-- Opening Marker --

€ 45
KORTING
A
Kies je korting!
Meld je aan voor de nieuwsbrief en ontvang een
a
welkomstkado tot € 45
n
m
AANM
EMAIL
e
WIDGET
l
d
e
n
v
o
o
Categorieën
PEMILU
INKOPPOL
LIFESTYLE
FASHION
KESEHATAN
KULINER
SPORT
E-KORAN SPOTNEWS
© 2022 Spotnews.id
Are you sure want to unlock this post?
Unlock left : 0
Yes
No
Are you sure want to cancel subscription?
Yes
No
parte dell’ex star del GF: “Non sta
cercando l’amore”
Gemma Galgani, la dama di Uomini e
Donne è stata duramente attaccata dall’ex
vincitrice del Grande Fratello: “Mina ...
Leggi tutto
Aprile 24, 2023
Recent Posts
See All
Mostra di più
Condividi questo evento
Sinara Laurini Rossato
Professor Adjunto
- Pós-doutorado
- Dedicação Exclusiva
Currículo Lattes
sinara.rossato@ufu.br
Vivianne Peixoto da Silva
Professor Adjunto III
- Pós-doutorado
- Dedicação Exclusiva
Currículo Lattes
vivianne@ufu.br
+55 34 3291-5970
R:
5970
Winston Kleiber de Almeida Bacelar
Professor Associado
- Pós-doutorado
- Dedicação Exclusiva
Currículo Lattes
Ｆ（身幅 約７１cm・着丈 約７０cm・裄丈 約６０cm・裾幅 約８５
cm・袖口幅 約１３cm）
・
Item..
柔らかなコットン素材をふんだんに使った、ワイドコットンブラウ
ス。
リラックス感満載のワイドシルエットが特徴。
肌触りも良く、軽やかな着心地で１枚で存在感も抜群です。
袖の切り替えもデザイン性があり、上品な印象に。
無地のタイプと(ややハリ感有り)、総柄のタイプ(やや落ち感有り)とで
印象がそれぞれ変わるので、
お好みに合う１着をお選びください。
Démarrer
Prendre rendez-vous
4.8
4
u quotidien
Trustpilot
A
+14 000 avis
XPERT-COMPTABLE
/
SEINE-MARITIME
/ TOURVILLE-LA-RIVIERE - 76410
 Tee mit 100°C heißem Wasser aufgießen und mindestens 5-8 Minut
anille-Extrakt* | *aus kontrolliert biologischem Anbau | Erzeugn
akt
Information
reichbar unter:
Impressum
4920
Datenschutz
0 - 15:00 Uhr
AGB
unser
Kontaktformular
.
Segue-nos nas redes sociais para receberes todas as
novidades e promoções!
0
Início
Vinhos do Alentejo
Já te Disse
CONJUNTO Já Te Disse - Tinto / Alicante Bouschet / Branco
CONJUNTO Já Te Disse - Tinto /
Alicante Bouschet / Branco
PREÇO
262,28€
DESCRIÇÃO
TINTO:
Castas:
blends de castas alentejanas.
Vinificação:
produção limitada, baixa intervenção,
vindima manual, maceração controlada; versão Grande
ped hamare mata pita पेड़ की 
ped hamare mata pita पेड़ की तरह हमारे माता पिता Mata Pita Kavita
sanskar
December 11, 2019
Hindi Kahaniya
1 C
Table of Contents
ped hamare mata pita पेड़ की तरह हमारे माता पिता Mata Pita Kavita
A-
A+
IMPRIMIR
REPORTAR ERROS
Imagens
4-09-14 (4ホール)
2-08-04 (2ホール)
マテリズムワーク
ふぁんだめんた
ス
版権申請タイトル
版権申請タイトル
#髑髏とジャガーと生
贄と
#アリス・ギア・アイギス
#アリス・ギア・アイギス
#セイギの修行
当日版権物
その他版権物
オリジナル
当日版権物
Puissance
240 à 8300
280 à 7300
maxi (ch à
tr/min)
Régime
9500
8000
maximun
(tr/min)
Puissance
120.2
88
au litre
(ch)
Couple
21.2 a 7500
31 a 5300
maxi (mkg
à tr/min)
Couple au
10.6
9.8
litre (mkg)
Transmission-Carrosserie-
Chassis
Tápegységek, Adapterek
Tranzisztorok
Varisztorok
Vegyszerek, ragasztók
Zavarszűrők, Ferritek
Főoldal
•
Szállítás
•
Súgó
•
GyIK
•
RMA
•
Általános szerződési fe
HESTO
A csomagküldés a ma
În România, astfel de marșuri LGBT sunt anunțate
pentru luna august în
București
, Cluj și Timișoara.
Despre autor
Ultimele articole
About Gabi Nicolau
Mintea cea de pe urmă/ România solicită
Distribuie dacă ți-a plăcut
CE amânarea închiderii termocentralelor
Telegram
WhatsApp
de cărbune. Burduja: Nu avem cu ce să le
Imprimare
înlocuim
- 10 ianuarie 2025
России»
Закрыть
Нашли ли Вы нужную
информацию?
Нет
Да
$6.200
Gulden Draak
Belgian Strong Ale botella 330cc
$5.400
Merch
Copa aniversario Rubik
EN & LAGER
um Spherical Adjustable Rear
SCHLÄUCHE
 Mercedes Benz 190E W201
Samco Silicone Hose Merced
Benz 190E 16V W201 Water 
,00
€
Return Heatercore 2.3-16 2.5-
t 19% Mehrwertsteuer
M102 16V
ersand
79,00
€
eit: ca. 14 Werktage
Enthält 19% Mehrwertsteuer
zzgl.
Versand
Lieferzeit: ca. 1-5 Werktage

-- Closing Marker --

Please pull out every line in the records above that contains the word "sure".

» Exercise output
Are you sure want to unlock this post?
Are you sure want to cancel subscription?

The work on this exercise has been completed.